Bevor ich ihm antworten kann, vibriert mein Handy. Phil fragt, ob alles okay ist. Ich tippe eine schnelle Antwort. Sie wissen, dass ich mich mit ihm treffe, aber sie werden schon wieder im Haus sein. Immerhin zeigt die Uhr kurz vor acht.
„Ich habe etwas Kopfschmerzen", gebe ich danach meine Antwort.
„Kopfschmerzen", murmelt er in einer total lustigen Aussprache. „Ah, ich weiß. Soll ich dich nach Hause bringen?"
Ich überlege nicht lang. Das wäre wirklich langsam mal angebracht.

Neben den Kopfschmerzen taucht nun auch eine Übelkeit auf. Meine Haut leuchtet rot und brennt. Wenn man sie berührt, könnte man sich glatt verbrennen.
Vor der Haustür verabschiede ich mich mit einer kurzen Umarmung von Elian und zische sofort auf. Das tut scheiße weh.

„Wie siehst du denn aus?" Alex schlägt sich die Hand vor den Mund.
„Als hättest du einen Ausflug zur Sonne gemacht", kommt es erschrocken von Phil.
„Leute, ich will mich einfach nur hinlegen", sage ich völlig fertig, als ich im Wohnzimmer stehe. Eine neue Beschwerde beglückt mich: komplette Abgeschlagenheit.
„Warte. Wie konnte das passieren?
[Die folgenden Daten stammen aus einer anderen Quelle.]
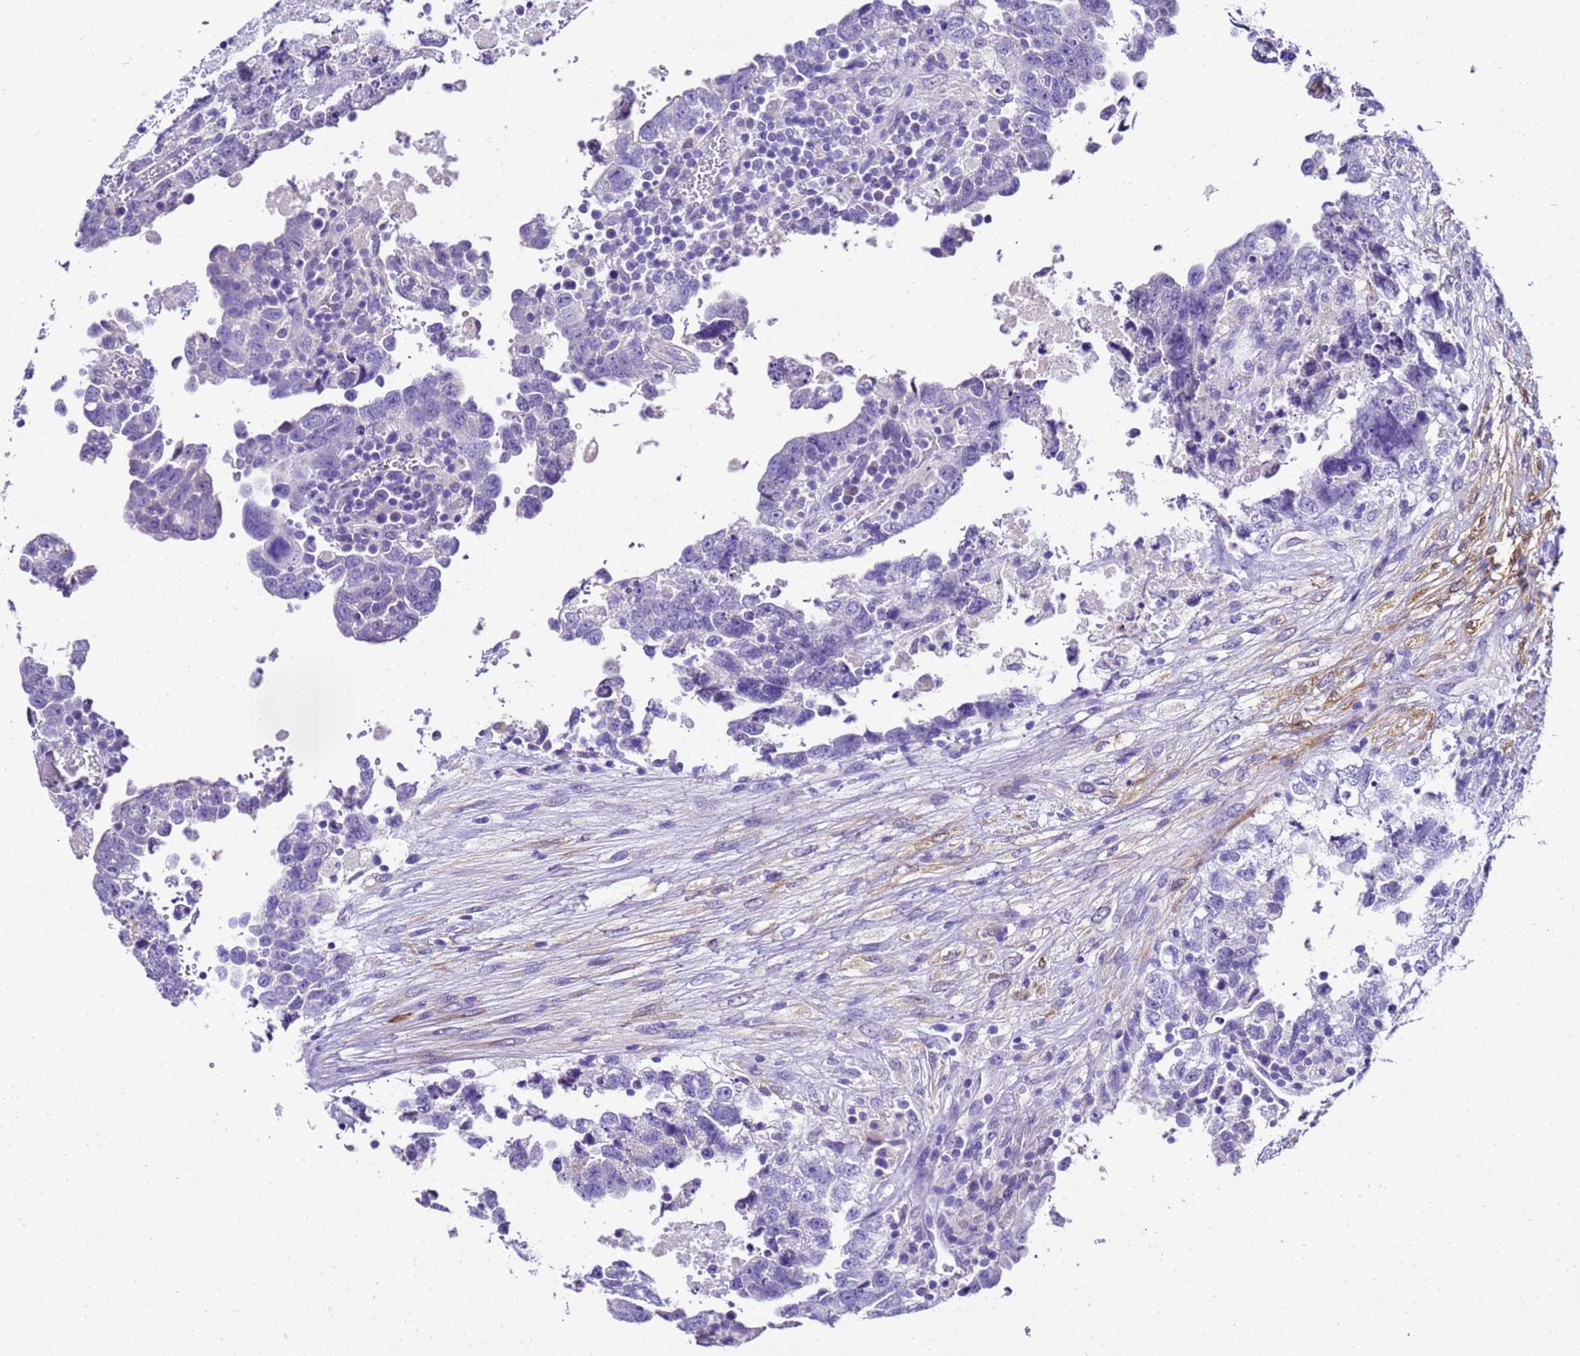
{"staining": {"intensity": "negative", "quantity": "none", "location": "none"}, "tissue": "testis cancer", "cell_type": "Tumor cells", "image_type": "cancer", "snomed": [{"axis": "morphology", "description": "Carcinoma, Embryonal, NOS"}, {"axis": "topography", "description": "Testis"}], "caption": "Embryonal carcinoma (testis) was stained to show a protein in brown. There is no significant positivity in tumor cells. (DAB IHC, high magnification).", "gene": "HSPB6", "patient": {"sex": "male", "age": 37}}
Was hast du bitte gemacht?" Papa steht auf und packt mich sanft am Arm, doch wieder jaule ich auf.
„Aua. Lass mich los."
Er befolgt meine Bitte sofort, mustert mich dennoch ernst.
„Ich bin am Strand eingeschlafen. Eventuell lag ich mindestens vier Stunden in der prallen Mittagssonne", gebe ich zögernd zu.
„Nicht eingecremt, keine Kopfbedeckung?", kitzelt Papa ungeduldig aus mir heraus.
Schwach nicke ich, was mir eine extrastarke Welle Kopfschmerz durch den Kopf schickt.
„Leg dich hin. Aber hier auf die Couch." Papa bedeutet den anderen, zur Seite zu rücken, was sie schon von ganz allein gemacht haben. 
„Was hast du noch für Symptome? Außer deiner Abgeschlagenheit", will Paula wissen.
„Ekelhafte Kopfschmerzen und Übelkeit. Und vielleicht auch etwas Schwindel", nuschele ich und schließe meine Augen.
„Du musst viel trinken." Alex hält mir ein großes Glas Wasser hin. Wann hat er das denn geholt?
Mir wird etwas unter den Rücken geschoben, damit mein Oberkörper höher liegt.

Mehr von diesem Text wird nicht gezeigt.